Las circunstancias de la vida a veces te pasan por encima, y debes decidir si te quedas poniendo el pecho en esa situación o tomas distancia.

 

Era 2013, mi padre caía al hospital por una hemorragia interna. Mi padre, un jubilado de ferrocarriles del estado, un hombre duro, fuerte, sin palabras.

Mi madre en ese entonces “viva”, recibió el diagnóstico de su marido, “cáncer al esófago”.

Todo cambia en un segundo, las rutinas dejan de ser tales, los viajes se acortan, se toman decisiones con la intención de facilitar el transitar de quien “yace” enfermo. Disminuir el dolor en la medida de lo posible y lidiar con el deterioro mental que como consecuencia de la “impaciencia, frustración y enojo de quien enferma” se suman también las frustraciones colectivas y la inexperiencia de quien “cuida” con toda la buena voluntad pero sin técnicas.

Se aprende en el camino a “leer entre líneas” los gestos de quien yace postrado. Los medicamentos ayudan sobre todo cuando hay dolor o molestias evidentes, pero cuando no los hay cuesta comprender que ocurre, con un cuerpo que no es tuyo y que comienzas a conocer a través de los procedimientos diarios para cumplir con la higiene física de quien demanda “dignidad en su enfermedad”.

 

El problema de cualquier enfermedad terminal es, la disminución de las capacidades que hacen de los seres humanos “autovalentes”. En el caso de mi padre, los quistes se ubicaban en el esófago a la entrada del estómago y en su crecimiento. Comenzaron a cerrarlo, evitando que ingiriera alimentos en sus últimos días. Explicarle que la única alternativa que tiene para continuar viviendo es “instalar sonda de alimentación” que se suma a “la sonda urinaria” y es ahí, donde su juicio está claro, su voluntad. “Hija, así no quiero seguir”. Y aparece la creencia, la fe en algo superior, el respeto a la libertad de elegir cómo quieres seguir.
::::::::::
Tu tarea
Imprime sin ningún cambio el fragmento del texto sobre la enfermedad del padre que va de "Era 2013, mi" a "fuerte, sin palabras.", ambos incluidos. Las filas no hacen falta para resolver esto.
::::::::::
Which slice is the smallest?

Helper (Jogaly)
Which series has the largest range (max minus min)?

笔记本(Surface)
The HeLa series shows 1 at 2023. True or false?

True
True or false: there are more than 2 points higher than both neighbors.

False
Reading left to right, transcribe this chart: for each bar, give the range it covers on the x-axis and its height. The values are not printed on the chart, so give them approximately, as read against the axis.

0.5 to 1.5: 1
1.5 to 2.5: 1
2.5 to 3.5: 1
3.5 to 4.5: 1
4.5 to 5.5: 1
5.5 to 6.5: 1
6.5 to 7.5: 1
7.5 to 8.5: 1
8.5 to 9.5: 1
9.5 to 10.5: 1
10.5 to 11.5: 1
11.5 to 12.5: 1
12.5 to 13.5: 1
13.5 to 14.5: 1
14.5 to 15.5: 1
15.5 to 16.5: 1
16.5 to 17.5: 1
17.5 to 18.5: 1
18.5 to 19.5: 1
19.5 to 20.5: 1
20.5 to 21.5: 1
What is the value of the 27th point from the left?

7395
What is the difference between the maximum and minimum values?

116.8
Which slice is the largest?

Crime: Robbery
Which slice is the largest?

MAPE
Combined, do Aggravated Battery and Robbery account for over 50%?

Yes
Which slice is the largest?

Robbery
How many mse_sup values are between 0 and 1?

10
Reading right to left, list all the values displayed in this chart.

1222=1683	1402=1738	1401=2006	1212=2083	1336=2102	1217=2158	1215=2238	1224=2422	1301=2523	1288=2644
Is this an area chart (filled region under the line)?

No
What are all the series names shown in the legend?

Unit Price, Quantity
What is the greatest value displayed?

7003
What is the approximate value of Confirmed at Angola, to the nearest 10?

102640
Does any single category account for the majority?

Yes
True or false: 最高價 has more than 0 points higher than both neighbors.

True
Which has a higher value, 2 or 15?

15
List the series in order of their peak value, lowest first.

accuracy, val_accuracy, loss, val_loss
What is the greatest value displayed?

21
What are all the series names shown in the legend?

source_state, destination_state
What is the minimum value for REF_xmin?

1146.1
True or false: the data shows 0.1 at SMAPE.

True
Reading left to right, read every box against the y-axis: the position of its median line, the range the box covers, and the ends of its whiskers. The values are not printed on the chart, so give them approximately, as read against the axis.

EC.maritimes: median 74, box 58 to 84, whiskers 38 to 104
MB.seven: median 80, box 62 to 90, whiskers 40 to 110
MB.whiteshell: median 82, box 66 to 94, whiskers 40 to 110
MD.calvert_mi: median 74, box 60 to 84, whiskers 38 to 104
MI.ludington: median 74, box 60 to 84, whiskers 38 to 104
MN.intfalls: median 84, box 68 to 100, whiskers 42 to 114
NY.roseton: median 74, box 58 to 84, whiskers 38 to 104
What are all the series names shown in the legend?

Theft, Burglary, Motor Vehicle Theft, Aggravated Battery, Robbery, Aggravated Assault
::::::::::
Resultado
Era 2013, mi padre caía al hospital por una hemorragia interna. Mi padre, un jubilado de ferrocarriles del estado, un hombre duro, fuerte, sin palabras.